BEGIN PROVIDED PASSAGE

FactCheck: Gold-plated public sector pensions?
Updated on 16 June 2010
Deputy Prime Minister Nick Clegg says "gold-plated" public sector pensions are "unfair" on private sector workers, but the unions call his statement "scaremongering". So who is right? Cathy Newman's FactCheck finds out.
“Can we really ask [private sector workers] to keep paying their taxes into unreformed gold-plated public sector pension pots? It’s not just unfair, it’s not affordable.”
Nick Clegg, Deputy Prime Minister, speech, 14 June 2010
"The Government is using breathtaking double-speak to peddle myths about public sector pension schemes - trying to pit public sector workers against those in the private sector - and it just won't work. These pension myths are scaremongering. There are no unreformed, gold-plated pension pots.”
Dave Prentis, general secretary of Unison
Over to the team for the analysis
Clegg seized on shocking figures published yesterday by the OBR – that the Treasury will spend £4bn this year topping up public sector workers’ pensions payments. In four years’ time this will have more than doubled, to £9.4bn. This is the first time the figure has been published more than a year ahead.
So why is it so high – and getting higher?
That £4bn is the difference between what’s paid into public pension schemes by state employers and by employees, and the amount being paid out in the same year. The taxpayer makes up the difference.
In theory, pension contributions now should be funding payments in future – a complex set of calculations. These numbers just look at the actual amount the Treasury will end up having to pay in the near future.

END PROVIDED PASSAGE
BEGIN MATERIAL SHOWN

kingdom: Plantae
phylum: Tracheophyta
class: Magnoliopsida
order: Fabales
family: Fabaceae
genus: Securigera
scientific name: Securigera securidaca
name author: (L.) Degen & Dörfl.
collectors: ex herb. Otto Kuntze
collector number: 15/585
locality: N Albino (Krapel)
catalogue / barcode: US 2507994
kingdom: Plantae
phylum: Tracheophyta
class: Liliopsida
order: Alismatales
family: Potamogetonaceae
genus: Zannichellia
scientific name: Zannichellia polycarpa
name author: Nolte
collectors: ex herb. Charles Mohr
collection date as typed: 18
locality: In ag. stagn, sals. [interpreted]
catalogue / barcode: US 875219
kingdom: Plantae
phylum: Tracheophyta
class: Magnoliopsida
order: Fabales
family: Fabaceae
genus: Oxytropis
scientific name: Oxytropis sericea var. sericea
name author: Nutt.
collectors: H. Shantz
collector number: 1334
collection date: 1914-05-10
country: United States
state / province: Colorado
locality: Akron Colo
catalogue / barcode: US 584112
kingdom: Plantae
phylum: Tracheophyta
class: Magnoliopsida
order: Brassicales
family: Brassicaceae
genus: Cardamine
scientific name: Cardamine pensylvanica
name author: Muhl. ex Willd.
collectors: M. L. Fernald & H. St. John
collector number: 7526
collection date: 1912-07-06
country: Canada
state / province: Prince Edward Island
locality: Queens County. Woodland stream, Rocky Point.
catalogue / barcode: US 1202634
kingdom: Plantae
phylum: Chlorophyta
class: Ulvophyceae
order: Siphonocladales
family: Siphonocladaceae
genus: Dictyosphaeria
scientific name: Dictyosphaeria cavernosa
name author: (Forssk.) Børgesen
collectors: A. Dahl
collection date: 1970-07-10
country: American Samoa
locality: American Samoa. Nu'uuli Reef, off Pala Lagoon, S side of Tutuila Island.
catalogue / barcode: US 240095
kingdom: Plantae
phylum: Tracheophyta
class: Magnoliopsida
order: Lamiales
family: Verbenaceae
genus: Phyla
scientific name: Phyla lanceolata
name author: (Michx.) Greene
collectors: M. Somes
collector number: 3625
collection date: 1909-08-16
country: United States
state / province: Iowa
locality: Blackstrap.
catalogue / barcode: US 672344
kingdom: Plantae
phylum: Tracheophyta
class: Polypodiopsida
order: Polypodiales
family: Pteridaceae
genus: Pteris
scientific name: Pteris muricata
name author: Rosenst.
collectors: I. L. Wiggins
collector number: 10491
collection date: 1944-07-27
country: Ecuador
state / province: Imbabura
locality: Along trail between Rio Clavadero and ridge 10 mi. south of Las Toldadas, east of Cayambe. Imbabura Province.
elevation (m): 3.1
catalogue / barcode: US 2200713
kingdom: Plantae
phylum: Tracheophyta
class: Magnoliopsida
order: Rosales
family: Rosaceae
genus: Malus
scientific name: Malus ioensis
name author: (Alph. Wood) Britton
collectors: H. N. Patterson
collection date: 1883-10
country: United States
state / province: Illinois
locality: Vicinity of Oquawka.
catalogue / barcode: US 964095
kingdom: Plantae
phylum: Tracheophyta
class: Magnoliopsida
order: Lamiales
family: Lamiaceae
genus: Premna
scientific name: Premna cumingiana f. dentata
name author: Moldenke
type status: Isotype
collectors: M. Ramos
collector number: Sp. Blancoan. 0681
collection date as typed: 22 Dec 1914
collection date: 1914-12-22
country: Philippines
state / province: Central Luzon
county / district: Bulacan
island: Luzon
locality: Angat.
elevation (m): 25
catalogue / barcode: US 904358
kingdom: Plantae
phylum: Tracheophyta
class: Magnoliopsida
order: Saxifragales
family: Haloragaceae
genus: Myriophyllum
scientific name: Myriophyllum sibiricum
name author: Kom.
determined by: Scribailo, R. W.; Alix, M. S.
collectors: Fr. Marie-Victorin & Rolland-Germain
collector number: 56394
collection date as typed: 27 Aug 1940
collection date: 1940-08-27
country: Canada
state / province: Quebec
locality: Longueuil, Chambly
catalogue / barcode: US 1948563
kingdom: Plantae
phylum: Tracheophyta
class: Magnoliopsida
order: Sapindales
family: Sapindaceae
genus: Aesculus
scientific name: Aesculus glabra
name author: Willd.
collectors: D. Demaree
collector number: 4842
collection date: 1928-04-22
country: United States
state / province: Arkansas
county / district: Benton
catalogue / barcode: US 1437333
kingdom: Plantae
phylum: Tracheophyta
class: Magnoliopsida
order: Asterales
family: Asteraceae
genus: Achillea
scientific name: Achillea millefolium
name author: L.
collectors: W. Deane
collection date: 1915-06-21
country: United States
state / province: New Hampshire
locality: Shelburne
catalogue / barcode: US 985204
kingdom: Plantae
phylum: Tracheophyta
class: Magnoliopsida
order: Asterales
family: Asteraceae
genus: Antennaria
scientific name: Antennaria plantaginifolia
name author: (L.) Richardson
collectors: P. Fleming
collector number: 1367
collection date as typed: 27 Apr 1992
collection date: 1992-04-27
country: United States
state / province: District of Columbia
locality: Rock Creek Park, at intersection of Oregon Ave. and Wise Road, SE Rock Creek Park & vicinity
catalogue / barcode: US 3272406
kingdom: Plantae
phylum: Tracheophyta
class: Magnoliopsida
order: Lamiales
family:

END MATERIAL SHOWN

• YOUR TASKS
A - In the FactCheck piece on public sector pensions, how much will the Treasury spend this year topping up public sector workers' pension payments?
B - Copy the part of the FactCheck piece from "Dave Prentis, general" to "the near future.".

• SET OF ANSWERS
A - £4bn.

B -
Dave Prentis, general secretary of Unison
Over to the team for the analysis
Clegg seized on shocking figures published yesterday by the OBR – that the Treasury will spend £4bn this year topping up public sector workers’ pensions payments. In four years’ time this will have more than doubled, to £9.4bn. This is the first time the figure has been published more than a year ahead.
So why is it so high – and getting higher?
That £4bn is the difference between what’s paid into public pension schemes by state employers and by employees, and the amount being paid out in the same year. The taxpayer makes up the difference.
In theory, pension contributions now should be funding payments in future – a complex set of calculations. These numbers just look at the actual amount the Treasury will end up having to pay in the near future.